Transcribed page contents
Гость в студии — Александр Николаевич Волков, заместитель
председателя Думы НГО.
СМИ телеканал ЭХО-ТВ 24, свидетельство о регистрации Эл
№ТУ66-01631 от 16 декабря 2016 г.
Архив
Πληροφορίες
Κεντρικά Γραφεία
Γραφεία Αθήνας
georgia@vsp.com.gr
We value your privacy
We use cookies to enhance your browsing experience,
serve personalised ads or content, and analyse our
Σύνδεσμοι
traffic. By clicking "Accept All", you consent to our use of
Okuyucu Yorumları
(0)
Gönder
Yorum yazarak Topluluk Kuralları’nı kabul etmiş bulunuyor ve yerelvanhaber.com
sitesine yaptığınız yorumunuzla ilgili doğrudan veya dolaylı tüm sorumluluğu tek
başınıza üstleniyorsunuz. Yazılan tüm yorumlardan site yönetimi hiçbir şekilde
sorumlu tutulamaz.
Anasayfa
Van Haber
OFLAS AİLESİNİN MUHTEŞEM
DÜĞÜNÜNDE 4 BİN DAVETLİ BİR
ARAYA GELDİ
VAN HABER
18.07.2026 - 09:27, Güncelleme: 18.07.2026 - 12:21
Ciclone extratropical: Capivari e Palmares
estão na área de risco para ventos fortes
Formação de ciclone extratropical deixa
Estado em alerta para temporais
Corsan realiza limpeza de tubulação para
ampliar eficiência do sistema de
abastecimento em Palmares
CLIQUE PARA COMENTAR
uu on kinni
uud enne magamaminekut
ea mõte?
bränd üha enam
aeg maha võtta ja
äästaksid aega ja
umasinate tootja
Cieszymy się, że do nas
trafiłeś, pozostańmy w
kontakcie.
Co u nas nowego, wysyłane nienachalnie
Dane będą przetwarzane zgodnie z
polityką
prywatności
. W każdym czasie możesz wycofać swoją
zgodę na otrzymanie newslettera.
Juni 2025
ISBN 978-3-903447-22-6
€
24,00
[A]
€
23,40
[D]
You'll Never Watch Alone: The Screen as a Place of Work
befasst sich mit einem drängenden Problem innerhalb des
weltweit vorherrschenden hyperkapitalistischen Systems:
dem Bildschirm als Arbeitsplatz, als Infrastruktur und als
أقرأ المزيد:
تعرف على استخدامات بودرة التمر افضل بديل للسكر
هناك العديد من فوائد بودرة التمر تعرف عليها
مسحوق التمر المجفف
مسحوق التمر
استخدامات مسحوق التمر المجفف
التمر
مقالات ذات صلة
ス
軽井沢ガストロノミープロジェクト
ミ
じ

> **Task prompt**: Lines containing the word "Palmares" are to be pulled from the records and copied.

> **Your response**:
Ciclone extratropical: Capivari e Palmares
abastecimento em Palmares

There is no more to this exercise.